Keeping the oceans healthy isn’t just a task for waterfront communities. Every waterway in the world feeds into the oceans, and every ocean in the world plays a critical role in the global economy, and the health and vitality of earth’s inhabitants. Real estate developers don’t always understand how they impact receiving water bodies, but they do!

So, whether your project is near an ocean, a sound, a river, canal, passage, bay, creek, stream, or subterranean reservoir, you are playing a part in the health of the ocean!


PS: Why should you care about salmon? 

Salmon are what’s called an Indicator Species, which means that the health of the salmon is an excellent indicator of the health of an overall ecosystem. Indicator species are the proverbial canary in the coalmine (unless you are in a coalmine – in which case the canary is the indicator species and is literally a canary in the coalmine).
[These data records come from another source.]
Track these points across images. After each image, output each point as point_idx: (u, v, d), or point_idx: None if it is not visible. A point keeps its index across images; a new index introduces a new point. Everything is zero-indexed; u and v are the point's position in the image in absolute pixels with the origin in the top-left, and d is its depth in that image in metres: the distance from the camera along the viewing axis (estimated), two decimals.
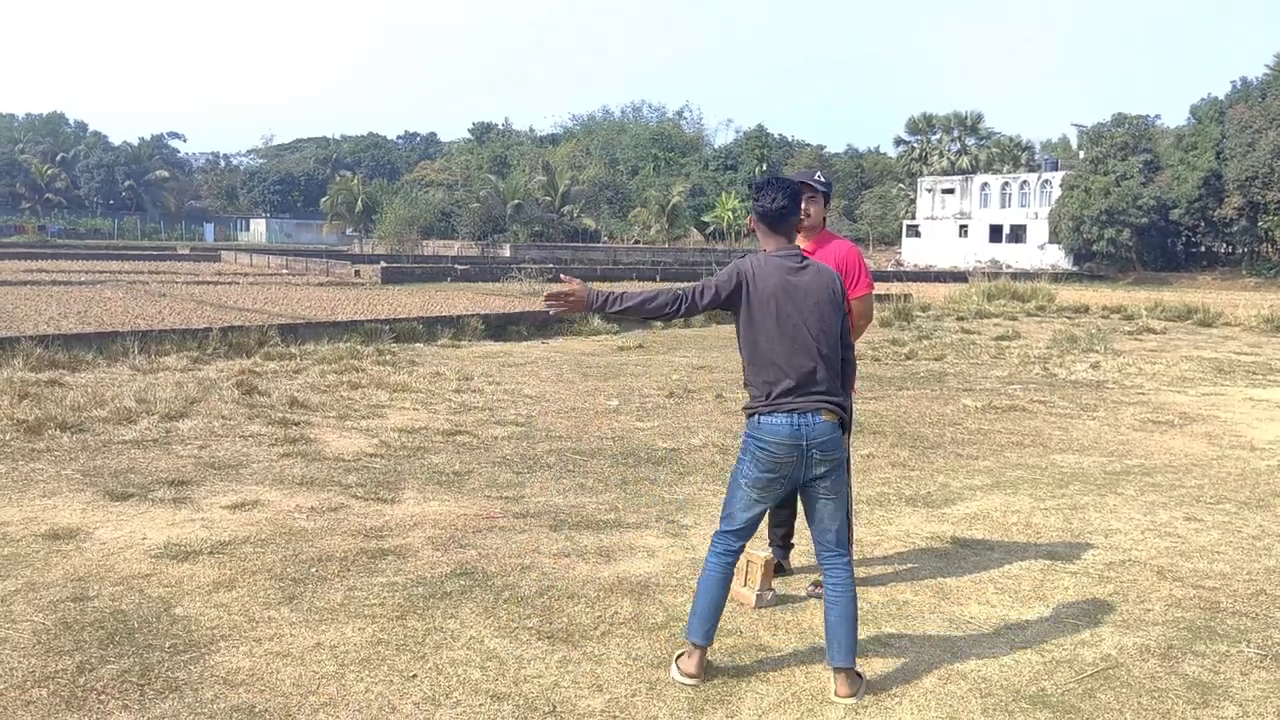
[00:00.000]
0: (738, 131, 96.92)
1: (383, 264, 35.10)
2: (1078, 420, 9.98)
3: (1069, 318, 23.18)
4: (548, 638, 4.32)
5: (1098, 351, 15.68)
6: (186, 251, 52.98)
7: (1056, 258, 58.41)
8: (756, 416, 3.86)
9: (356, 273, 33.64)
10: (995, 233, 65.86)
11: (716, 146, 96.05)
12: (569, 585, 4.96)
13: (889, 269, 55.28)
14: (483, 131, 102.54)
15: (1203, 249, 56.78)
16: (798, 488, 3.94)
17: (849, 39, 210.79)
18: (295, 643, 4.19)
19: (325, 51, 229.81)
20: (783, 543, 5.23)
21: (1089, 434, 9.29)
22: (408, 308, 18.93)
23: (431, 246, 64.31)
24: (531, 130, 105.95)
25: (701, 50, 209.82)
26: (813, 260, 3.99)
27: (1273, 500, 7.00)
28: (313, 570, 5.05)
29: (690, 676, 3.90)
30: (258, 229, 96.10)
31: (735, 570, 5.00)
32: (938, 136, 79.65)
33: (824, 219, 4.98)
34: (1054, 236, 58.43)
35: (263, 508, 6.11)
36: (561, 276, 3.91)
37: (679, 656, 3.99)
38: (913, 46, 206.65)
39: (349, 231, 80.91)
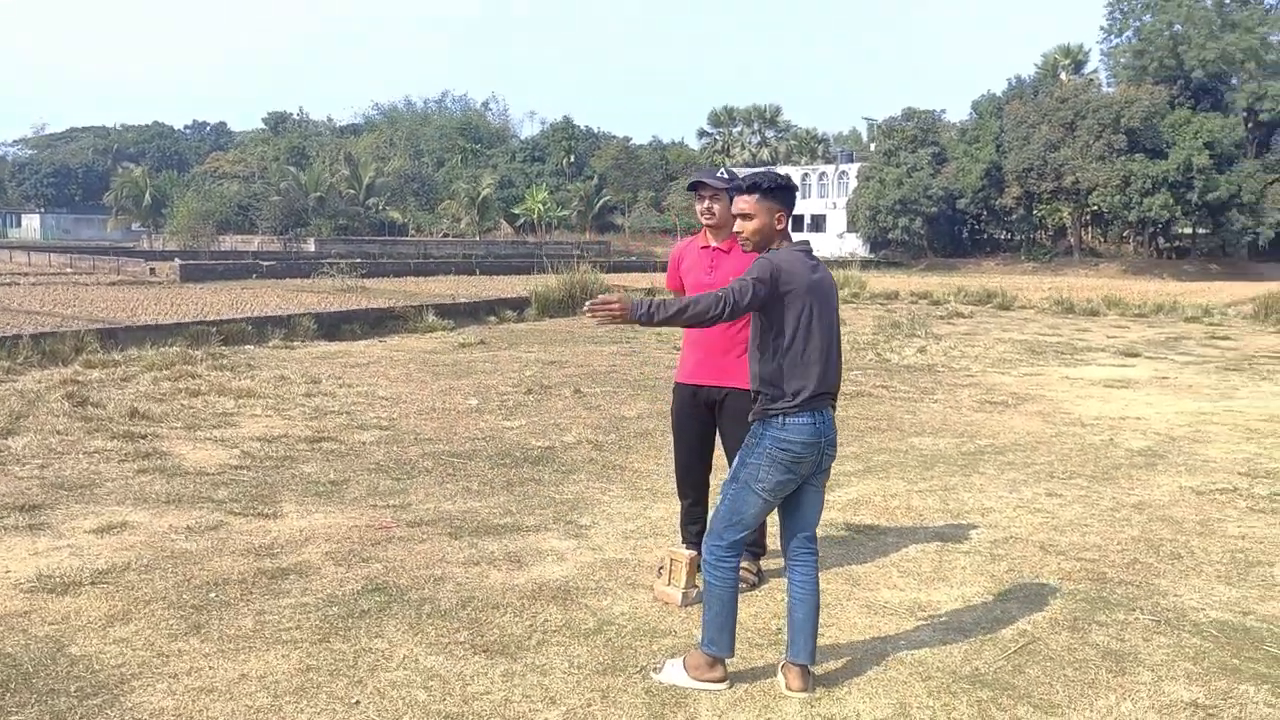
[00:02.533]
0: (543, 123, 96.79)
1: (179, 261, 33.14)
2: (921, 404, 10.47)
3: (882, 304, 24.28)
4: (484, 651, 4.19)
5: (920, 336, 16.49)
6: None
7: (855, 246, 61.13)
8: (781, 418, 3.79)
9: (152, 270, 31.68)
10: (797, 222, 68.23)
11: (523, 138, 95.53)
12: (489, 595, 4.82)
13: None
14: (278, 121, 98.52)
15: (986, 236, 60.70)
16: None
17: (647, 30, 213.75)
18: (217, 676, 3.91)
19: (103, 33, 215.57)
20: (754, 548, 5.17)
21: (936, 416, 9.76)
22: (217, 307, 17.99)
23: (229, 241, 61.43)
24: (330, 120, 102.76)
25: (506, 42, 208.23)
26: (817, 258, 4.00)
27: (1114, 473, 7.54)
28: (211, 595, 4.73)
29: (721, 681, 3.89)
30: (30, 225, 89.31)
31: (659, 570, 5.05)
32: (739, 129, 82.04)
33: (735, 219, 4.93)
34: (852, 225, 61.23)
35: (133, 530, 5.67)
36: (602, 297, 3.69)
37: (698, 666, 3.89)
38: (713, 39, 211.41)
39: (136, 226, 76.42)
According to Animal Wise, salmon are commonly identified as an indicator species in many ecosystems around the world, especially in North America. Salmon heath indicates the overall health of the Pacific Rim, for example, which has been impacted by deforestation, creation of dams, and pollution. The species is also an indicator for the Greater Vancouver wetland ecosystem.  And according to the Wild Salmon Center, at least 137 different animal species depend on the nutrients that salmon provide – when you protect salmon, you protect forests, food, water, communities, and economies.